Problem description: Each entry should be duplicated verbatim; its pictures should not be.

────────────────────

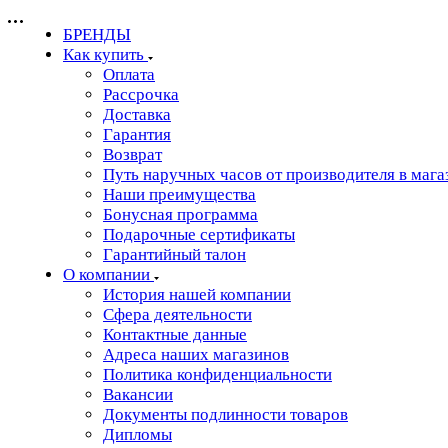
БРЕНДЫ
Как купить
Оплата
Рассрочка
Доставка
Гарантия
Возврат
Путь наручных часов от производителя в мага
Наши преимущества
Бонусная программа
Подарочные сертификаты
Гарантийный талон
О компании
История нашей компании
Сфера деятельности
Контактные данные
Адреса наших магазинов
Политика конфиденциальности
Вакансии
Документы подлинности товаров
Дипломы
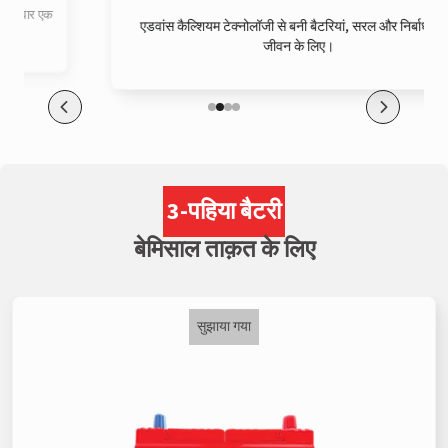
एडवांस कैल्शियम टेक्नोलॉजी से बनी बैटरियां, सरल और निर्बाध बैटरी
जीवन के लिए।
3-पहिया बैटरी
बेमिसाल ताक़त के लिए
सुझाया गया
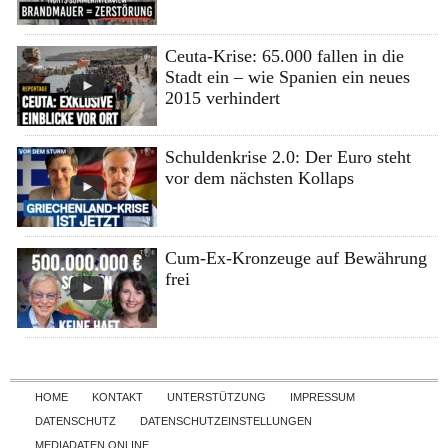
Ceuta-Krise: 65.000 fallen in die
Stadt ein – wie Spanien ein neues
2015 verhindert
Schuldenkrise 2.0: Der Euro steht
vor dem nächsten Kollaps
Cum-Ex-Kronzeuge auf Bewährung
frei
Skip to content
HOME
KONTAKT
UNTERSTÜTZUNG
IMPRESSUM
DATENSCHUTZ
DATENSCHUTZEINSTELLUNGEN
MEDIADATEN ONLINE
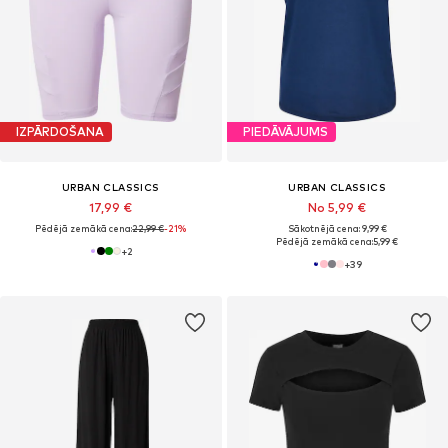
IZPĀRDOŠANA
PIEDĀVĀJUMS
URBAN CLASSICS
URBAN CLASSICS
17,99 €
No 5,99 €
Pēdējā zemākā cena:
22,99 €
-21%
Sākotnējā cena: 9,99 €
Pēdējā zemākā cena:
5,99 €
+
2
+
39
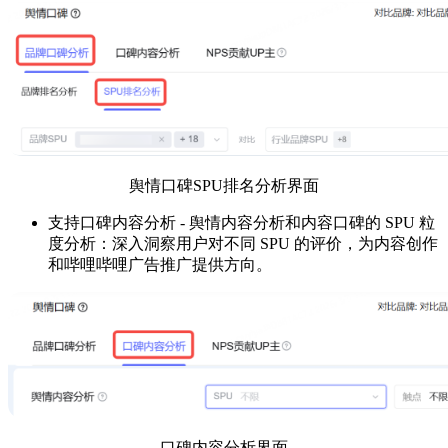
舆情口碑SPU排名分析界面
支持口碑内容分析 - 舆情内容分析和内容口碑的 SPU 粒
度分析：深入洞察用户对不同 SPU 的评价，为内容创作
和哔哩哔哩广告推广提供方向。
口碑内容分析界面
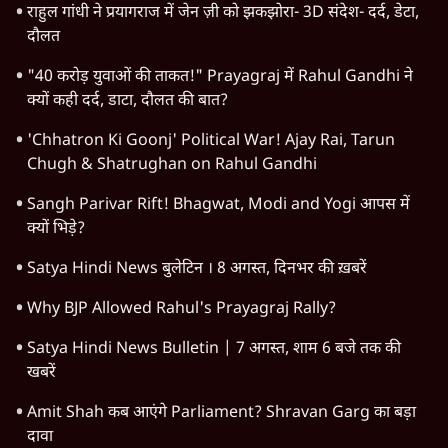
राहुल गांधी ने प्रयागराज में जेन ज़ी को झकझोरा- 3D संदेश- दर्द, डेटा,
दौलत
"40 करोड़ युवाओं की ताकत!" Prayagraj में Rahul Gandhi ने
क्यों कही दर्द, डाटा, दौलत की बात?
'Chhatron Ki Goonj' Political War! Ajay Rai, Tarun
Chugh & Shatrughan on Rahul Gandhi
Sangh Parivar Rift! Bhagwat, Modi and Yogi आपस में
क्यों भिड़े?
Satya Hindi News बुलेटिन । 8 अगस्त, दिनभर की ख़बरें
Why BJP Allowed Rahul's Prayagraj Rally?
Satya Hindi News Bulletin | 7 अगस्त, शाम 6 बजे तक की
खबरें
Amit Shah कब आएंगे Parliament? Shravan Garg का बड़ा
दावा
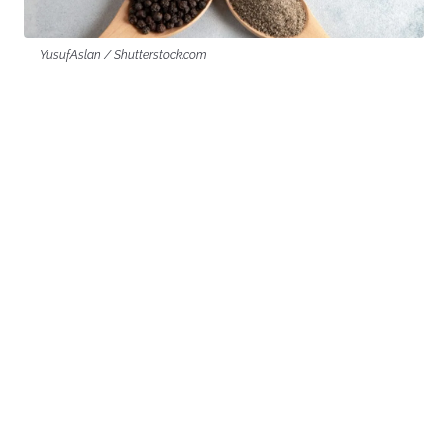
YusufAslan / Shutterstock.com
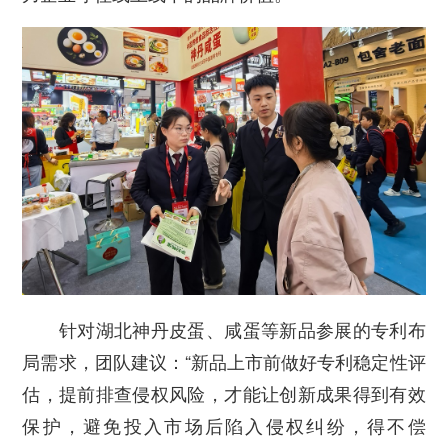
针对湖北神丹皮蛋、咸蛋等新品参展的专利布
局需求，团队建议：“新品上市前做好专利稳定性评
估，提前排查侵权风险，才能让创新成果得到有效
保护，避免投入市场后陷入侵权纠纷，得不偿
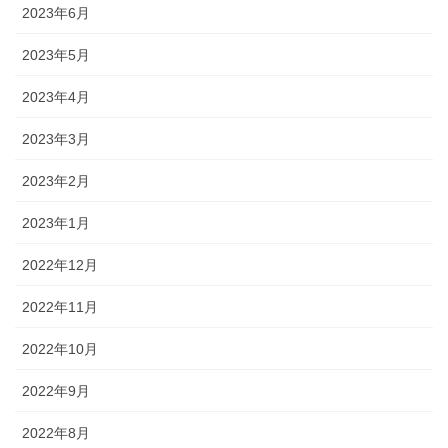
2023年6月
2023年5月
2023年4月
2023年3月
2023年2月
2023年1月
2022年12月
2022年11月
2022年10月
2022年9月
2022年8月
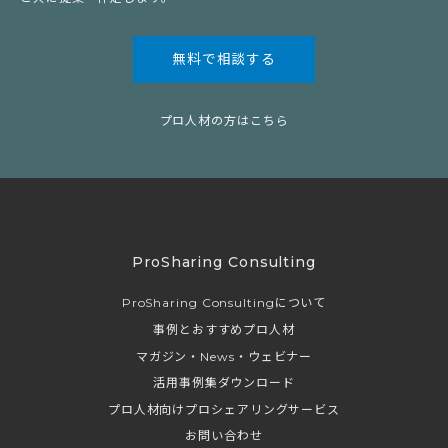
無料で相談する
プロ人材の方はこちら
ProSharing Consulting
ProSharing Consultingについて
事例とおすすめプロ人材
マガジン・News・ウェビナー
活用事例集ダウンロード
プロ人材向けプロシェアリングサービス
お問い合わせ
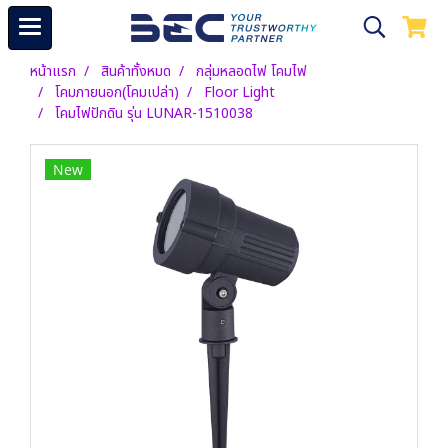
หน้าแรก
สินค้าทั้งหมด
กลุ่มหลอดไฟ โคมไฟ
โคมภายนอก(โคมเปล่า)
Floor Light
โคมไฟปักดิน รุ่น LUNAR-1510038
New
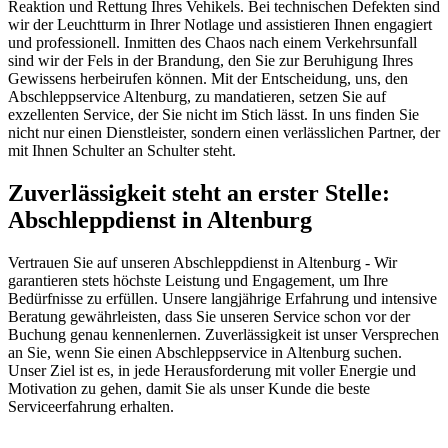
Reaktion und Rettung Ihres Vehikels. Bei technischen Defekten sind
wir der Leuchtturm in Ihrer Notlage und assistieren Ihnen engagiert
und professionell. Inmitten des Chaos nach einem Verkehrsunfall
sind wir der Fels in der Brandung, den Sie zur Beruhigung Ihres
Gewissens herbeirufen können. Mit der Entscheidung, uns, den
Abschleppservice Altenburg, zu mandatieren, setzen Sie auf
exzellenten Service, der Sie nicht im Stich lässt. In uns finden Sie
nicht nur einen Dienstleister, sondern einen verlässlichen Partner, der
mit Ihnen Schulter an Schulter steht.
Zuverlässigkeit steht an erster Stelle:
Abschleppdienst in Altenburg
Vertrauen Sie auf unseren Abschleppdienst in Altenburg - Wir
garantieren stets höchste Leistung und Engagement, um Ihre
Bedürfnisse zu erfüllen. Unsere langjährige Erfahrung und intensive
Beratung gewährleisten, dass Sie unseren Service schon vor der
Buchung genau kennenlernen. Zuverlässigkeit ist unser Versprechen
an Sie, wenn Sie einen Abschleppservice in Altenburg suchen.
Unser Ziel ist es, in jede Herausforderung mit voller Energie und
Motivation zu gehen, damit Sie als unser Kunde die beste
Serviceerfahrung erhalten.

────────────────────

Your solution:
БРЕНДЫ
Как купить
Оплата
Рассрочка
Доставка
Гарантия
Возврат
Путь наручных часов от производителя в мага
Наши преимущества
Бонусная программа
Подарочные сертификаты
Гарантийный талон
О компании
История нашей компании
Сфера деятельности
Контактные данные
Адреса наших магазинов
Политика конфиденциальности
Вакансии
Документы подлинности товаров
Дипломы
एडवांस कैल्शियम टेक्नोलॉजी से बनी बैटरियां, सरल और निर्बाध बैटरी
जीवन के लिए।
3-पहिया बैटरी
बेमिसाल ताक़त के लिए
सुझाया गया
Ceuta-Krise: 65.000 fallen in die
Stadt ein – wie Spanien ein neues
2015 verhindert
Schuldenkrise 2.0: Der Euro steht
vor dem nächsten Kollaps
Cum-Ex-Kronzeuge auf Bewährung
frei
Skip to content
HOME
KONTAKT
UNTERSTÜTZUNG
IMPRESSUM
DATENSCHUTZ
DATENSCHUTZEINSTELLUNGEN
MEDIADATEN ONLINE
IZPĀRDOŠANA
PIEDĀVĀJUMS
URBAN CLASSICS
URBAN CLASSICS
17,99 €
No 5,99 €
Pēdējā zemākā cena:
22,99 €
-21%
Sākotnējā cena: 9,99 €
Pēdējā zemākā cena:
5,99 €
+
2
+
39
舆情口碑SPU排名分析界面
支持口碑内容分析 - 舆情内容分析和内容口碑的 SPU 粒
度分析：深入洞察用户对不同 SPU 的评价，为内容创作
和哔哩哔哩广告推广提供方向。
口碑内容分析界面
राहुल गांधी ने प्रयागराज में जेन ज़ी को झकझोरा- 3D संदेश- दर्द, डेटा,
दौलत
"40 करोड़ युवाओं की ताकत!" Prayagraj में Rahul Gandhi ने
क्यों कही दर्द, डाटा, दौलत की बात?
'Chhatron Ki Goonj' Political War! Ajay Rai, Tarun
Chugh & Shatrughan on Rahul Gandhi
Sangh Parivar Rift! Bhagwat, Modi and Yogi आपस में
क्यों भिड़े?
Satya Hindi News बुलेटिन । 8 अगस्त, दिनभर की ख़बरें
Why BJP Allowed Rahul's Prayagraj Rally?
Satya Hindi News Bulletin | 7 अगस्त, शाम 6 बजे तक की
खबरें
Amit Shah कब आएंगे Parliament? Shravan Garg का बड़ा
दावा
YusufAslan / Shutterstock.com
针对湖北神丹皮蛋、咸蛋等新品参展的专利布
局需求，团队建议：“新品上市前做好专利稳定性评
估，提前排查侵权风险，才能让创新成果得到有效
保护，避免投入市场后陷入侵权纠纷，得不偿
2023年6月
2023年5月
2023年4月
2023年3月
2023年2月
2023年1月
2022年12月
2022年11月
2022年10月
2022年9月
2022年8月
無料で相談する
プロ人材の方はこちら
ProSharing Consulting
ProSharing Consultingについて
事例とおすすめプロ人材
マガジン・News・ウェビナー
活用事例集ダウンロード
プロ人材向けプロシェアリングサービス
お問い合わせ
หน้าแรก
สินค้าทั้งหมด
กลุ่มหลอดไฟ โคมไฟ
โคมภายนอก(โคมเปล่า)
Floor Light
โคมไฟปักดิน รุ่น LUNAR-1510038
New
Reaktion und Rettung Ihres Vehikels. Bei technischen Defekten sind
wir der Leuchtturm in Ihrer Notlage und assistieren Ihnen engagiert
und professionell. Inmitten des Chaos nach einem Verkehrsunfall
sind wir der Fels in der Brandung, den Sie zur Beruhigung Ihres
Gewissens herbeirufen können. Mit der Entscheidung, uns, den
Abschleppservice Altenburg, zu mandatieren, setzen Sie auf
exzellenten Service, der Sie nicht im Stich lässt. In uns finden Sie
nicht nur einen Dienstleister, sondern einen verlässlichen Partner, der
mit Ihnen Schulter an Schulter steht.
Zuverlässigkeit steht an erster Stelle:
Abschleppdienst in Altenburg
Vertrauen Sie auf unseren Abschleppdienst in Altenburg - Wir
garantieren stets höchste Leistung und Engagement, um Ihre
Bedürfnisse zu erfüllen. Unsere langjährige Erfahrung und intensive
Beratung gewährleisten, dass Sie unseren Service schon vor der
Buchung genau kennenlernen. Zuverlässigkeit ist unser Versprechen
an Sie, wenn Sie einen Abschleppservice in Altenburg suchen.
Unser Ziel ist es, in jede Herausforderung mit voller Energie und
Motivation zu gehen, damit Sie als unser Kunde die beste
Serviceerfahrung erhalten.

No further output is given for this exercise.